Two missing and one Chinese climber dead during Mount Dhaulagiri ascent

Zao Liyang, a 35 year old climber was part of a nine-member expedition to the peak but fell to his death by bad weather on Saturday, the Nepal Tourism and Civil Aviation Department said.

He was killed and two other companions got disappeared on the slopes of the highest seventh peak in the world, officials said.

A search of them is going on, including searches by helicopter. The chances of survival have been reduced due to the freezing cold weather and lack of food and shelter.

The three climbers reached the summit of the peak of 8167 meters, while returning they ran into bad weather and an “off white, a thick fog made movement difficult and dangerous.

One member had left at the beginning of the climb, the other five returned to Kathmandu Saturday, exhausted and traumatized.

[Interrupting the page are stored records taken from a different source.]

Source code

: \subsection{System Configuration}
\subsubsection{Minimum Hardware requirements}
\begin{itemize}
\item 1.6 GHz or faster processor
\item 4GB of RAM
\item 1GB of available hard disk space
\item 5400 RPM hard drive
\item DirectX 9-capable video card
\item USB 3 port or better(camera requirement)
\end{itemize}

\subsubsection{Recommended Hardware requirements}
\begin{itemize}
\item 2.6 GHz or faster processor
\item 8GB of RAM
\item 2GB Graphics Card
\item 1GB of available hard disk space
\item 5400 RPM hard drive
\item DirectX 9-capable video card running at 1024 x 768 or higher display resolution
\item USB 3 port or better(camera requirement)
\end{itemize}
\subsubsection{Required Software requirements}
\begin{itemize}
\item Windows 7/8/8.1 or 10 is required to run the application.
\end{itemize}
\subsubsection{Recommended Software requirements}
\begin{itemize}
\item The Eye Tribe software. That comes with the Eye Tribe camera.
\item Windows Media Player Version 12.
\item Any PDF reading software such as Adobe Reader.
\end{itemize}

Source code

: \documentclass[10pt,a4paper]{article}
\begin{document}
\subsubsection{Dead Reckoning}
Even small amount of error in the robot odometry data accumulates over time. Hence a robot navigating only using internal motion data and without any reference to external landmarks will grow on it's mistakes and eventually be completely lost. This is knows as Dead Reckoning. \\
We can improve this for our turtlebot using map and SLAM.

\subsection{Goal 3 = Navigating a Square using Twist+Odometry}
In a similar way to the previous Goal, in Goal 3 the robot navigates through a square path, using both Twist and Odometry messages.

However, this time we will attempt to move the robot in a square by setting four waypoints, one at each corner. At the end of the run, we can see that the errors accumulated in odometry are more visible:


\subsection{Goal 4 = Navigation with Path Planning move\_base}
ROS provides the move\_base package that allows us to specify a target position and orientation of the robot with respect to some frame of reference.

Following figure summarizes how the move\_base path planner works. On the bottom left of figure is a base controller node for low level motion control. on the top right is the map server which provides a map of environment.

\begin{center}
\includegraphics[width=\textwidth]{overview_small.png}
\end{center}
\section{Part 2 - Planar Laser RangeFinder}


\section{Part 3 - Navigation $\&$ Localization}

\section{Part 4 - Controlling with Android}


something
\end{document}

Two of them were admitted to hospital with severe frostbite.
“Dhaulagiri is not a difficult mountain to climb but no one can predict anything with the ranges of the Himalayas,” said Ang Tshering Sherpa, former director of the Nepal Mountaineering Association, a private organization responsible for promoting Tourism Mountain in Nepal.

Among the six people who had climbed 50 years ago, only Kurt Diemberger who is now 69, is alive.

The Austrian writer, film maker was in Kathmandu to participate in the celebrations.
This season, the ranges of the Himalayas has cost more than two lives.

Last month, Russian climber Sergei died trying Duganov Mount Lhotse, the tallest peak in the fourth 8511, and a team of climbers managed to bring his body down.

Tolo Calafat Spanish climber died of a cerebral edema last month when he tried to Mount Annapurna, a Himalayan peak delicate, with an incidence of 40 percent of the victims.